[START Reading text]

Paper 2020/355

Permissionless Consensus in the Resource Model

Benjamin Terner


In the permissionless regime of distributed computing, participants may join and leave an internet-scale protocol execution at will. The permissionless regime poses challenges to the classical techniques used for consensus protocols, in which participants attempt to agree on a function of their inputs. For example, classical consensus techniques require bounding the numbers of honest and corrupt participants, and for honest participants to remain online throughout. Bitcoin's introduction of Proof of Work enabled dynamic participation by shifting focus from the number of parties to the number of hash puzzles that parties collectively solve, and in turn, enforcing constraints on the blocks sent by honest parties. Other Bitcoin-inspired works have developed Proof of X (PoX) variants to remediate the shortcomings of Proof of Work. We propose a new abstraction called resources and argue that in practice, several PoX variants appear to implement resources. For every resource that a party obtains, it is permitted to send a special protocol message. We show that given few additional assumptions, resources are sufficient to achieve consensus in the permissionless regime, even in the presence of a full-information adversary that can choose which parties get resources and when they get them. In particular, it is not necessary to know a bound on the network delay, participants do not need clocks, and participants can join and leave the execution arbitrarily, even after sending only a single message. We require only a known upperbound on the rate at which resources enter the system, relative to the maximum network delay (without needing to know the network delay), and that over the long term, a majority of resources are acquired by honest participants. Our protocol for consensus in the permissionless model follows from a protocol for graph consensus, which we define as a generalization of blockchains. Our graph consensus works even when resources enter the system at high rates, but the required honest majority increases with the rate. We show how to modify the protocol slightly to achieve one-bit consensus. Finally, we show that for every graph consensus protocol that outputs a majority of honest vertices there exists a one-bit consensus protocol.

[END Reading text]
[START Extracted entries]

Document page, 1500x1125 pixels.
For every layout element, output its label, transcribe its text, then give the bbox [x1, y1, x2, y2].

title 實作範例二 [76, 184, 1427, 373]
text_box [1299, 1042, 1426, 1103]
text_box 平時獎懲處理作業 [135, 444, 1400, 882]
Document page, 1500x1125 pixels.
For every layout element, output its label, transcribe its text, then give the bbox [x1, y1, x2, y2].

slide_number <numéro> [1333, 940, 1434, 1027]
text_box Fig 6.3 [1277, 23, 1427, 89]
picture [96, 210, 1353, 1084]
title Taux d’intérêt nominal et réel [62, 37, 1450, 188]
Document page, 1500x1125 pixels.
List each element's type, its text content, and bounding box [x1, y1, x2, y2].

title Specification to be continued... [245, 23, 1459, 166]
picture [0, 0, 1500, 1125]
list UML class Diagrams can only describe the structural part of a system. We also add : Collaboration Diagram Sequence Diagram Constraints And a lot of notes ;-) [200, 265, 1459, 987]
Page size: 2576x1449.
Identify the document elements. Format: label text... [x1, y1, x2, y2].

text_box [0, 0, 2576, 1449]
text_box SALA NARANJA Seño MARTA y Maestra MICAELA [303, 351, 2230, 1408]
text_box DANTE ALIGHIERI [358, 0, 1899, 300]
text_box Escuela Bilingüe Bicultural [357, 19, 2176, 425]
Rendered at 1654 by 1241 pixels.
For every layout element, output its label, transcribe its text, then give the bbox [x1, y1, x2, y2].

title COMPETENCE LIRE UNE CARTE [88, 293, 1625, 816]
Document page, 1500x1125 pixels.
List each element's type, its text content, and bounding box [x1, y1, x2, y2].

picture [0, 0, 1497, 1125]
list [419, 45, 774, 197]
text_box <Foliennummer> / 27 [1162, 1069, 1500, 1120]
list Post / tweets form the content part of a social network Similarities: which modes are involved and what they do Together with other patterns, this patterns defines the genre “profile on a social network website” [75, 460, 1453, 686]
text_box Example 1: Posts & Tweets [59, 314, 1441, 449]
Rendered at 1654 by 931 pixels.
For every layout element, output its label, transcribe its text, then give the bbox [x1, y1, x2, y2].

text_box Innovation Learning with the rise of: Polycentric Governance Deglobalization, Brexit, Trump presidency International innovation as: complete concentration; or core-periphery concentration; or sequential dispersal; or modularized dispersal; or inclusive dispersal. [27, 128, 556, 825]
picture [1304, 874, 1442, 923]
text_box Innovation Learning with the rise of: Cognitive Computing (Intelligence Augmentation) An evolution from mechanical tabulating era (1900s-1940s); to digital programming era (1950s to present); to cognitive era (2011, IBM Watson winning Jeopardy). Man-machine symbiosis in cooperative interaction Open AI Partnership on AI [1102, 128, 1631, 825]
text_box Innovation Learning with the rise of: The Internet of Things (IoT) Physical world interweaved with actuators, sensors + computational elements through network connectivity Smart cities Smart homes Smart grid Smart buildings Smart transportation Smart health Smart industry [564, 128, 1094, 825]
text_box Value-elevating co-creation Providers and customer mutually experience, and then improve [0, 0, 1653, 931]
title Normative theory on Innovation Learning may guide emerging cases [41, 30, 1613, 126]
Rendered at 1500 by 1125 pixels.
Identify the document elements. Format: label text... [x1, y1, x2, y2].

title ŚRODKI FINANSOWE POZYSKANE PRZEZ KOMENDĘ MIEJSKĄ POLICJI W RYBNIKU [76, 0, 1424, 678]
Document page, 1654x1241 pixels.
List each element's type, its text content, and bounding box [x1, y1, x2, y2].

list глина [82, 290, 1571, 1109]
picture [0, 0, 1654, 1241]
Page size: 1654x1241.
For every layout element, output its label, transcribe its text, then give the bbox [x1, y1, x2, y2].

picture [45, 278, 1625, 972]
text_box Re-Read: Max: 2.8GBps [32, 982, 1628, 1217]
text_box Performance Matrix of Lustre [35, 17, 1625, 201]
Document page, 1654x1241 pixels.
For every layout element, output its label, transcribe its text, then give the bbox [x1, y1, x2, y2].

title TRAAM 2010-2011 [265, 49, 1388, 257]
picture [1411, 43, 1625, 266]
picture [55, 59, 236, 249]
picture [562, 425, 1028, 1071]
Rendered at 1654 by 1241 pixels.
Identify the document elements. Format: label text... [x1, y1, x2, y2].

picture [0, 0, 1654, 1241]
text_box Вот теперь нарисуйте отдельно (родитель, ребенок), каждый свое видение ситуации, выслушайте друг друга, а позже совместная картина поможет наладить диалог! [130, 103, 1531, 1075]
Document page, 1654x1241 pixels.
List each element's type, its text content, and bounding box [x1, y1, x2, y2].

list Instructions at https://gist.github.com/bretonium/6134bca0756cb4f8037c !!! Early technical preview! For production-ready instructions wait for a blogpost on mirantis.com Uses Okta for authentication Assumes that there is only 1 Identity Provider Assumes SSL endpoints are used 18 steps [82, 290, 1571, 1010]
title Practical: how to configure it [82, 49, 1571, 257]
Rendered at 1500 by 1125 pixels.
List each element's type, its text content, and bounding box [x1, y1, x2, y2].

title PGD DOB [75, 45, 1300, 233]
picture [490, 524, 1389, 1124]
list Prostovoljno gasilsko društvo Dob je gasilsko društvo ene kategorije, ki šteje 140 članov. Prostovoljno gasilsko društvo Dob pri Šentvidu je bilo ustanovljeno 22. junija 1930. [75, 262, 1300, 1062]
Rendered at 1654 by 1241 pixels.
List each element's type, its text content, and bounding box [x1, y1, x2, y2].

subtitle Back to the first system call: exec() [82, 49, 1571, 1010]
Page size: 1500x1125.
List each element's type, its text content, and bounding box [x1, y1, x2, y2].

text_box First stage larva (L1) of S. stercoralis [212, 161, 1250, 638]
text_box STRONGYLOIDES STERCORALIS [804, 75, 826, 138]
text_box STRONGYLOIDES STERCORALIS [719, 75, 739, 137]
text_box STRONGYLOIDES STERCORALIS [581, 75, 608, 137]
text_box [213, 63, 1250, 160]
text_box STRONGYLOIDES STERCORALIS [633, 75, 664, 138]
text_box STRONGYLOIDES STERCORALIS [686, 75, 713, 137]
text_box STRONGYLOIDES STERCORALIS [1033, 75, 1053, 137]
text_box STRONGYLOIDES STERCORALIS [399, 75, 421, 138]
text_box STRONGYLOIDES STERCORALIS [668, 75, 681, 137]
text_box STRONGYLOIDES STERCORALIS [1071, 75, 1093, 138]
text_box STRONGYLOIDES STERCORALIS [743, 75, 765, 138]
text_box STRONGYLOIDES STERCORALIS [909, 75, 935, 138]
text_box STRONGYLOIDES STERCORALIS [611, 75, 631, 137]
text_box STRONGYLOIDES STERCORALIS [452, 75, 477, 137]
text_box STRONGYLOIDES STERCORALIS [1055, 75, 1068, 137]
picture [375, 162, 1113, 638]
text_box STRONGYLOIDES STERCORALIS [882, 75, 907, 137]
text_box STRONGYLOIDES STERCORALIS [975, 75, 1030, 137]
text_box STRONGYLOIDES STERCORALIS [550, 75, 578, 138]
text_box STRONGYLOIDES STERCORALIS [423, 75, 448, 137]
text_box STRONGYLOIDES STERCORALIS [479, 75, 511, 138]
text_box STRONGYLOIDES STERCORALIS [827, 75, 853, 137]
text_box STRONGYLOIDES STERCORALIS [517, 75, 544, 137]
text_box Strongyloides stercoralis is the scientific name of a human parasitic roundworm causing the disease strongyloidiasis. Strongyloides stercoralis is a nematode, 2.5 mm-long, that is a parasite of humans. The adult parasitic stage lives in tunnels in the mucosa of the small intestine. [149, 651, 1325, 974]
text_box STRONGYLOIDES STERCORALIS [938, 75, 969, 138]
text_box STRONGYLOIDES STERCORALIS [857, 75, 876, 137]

[END Extracted entries]

### Challenge
According to the abstract on permissionless consensus in the resource model, what does the proposed approach not require? List every such freedom or non-requirement it names. The lines after the abstract are separate material.

### Expected output
- Knowing a bound on the network delay is not necessary.
- Participants do not need clocks.
- Participants can join and leave the execution arbitrarily, even after sending only a single message.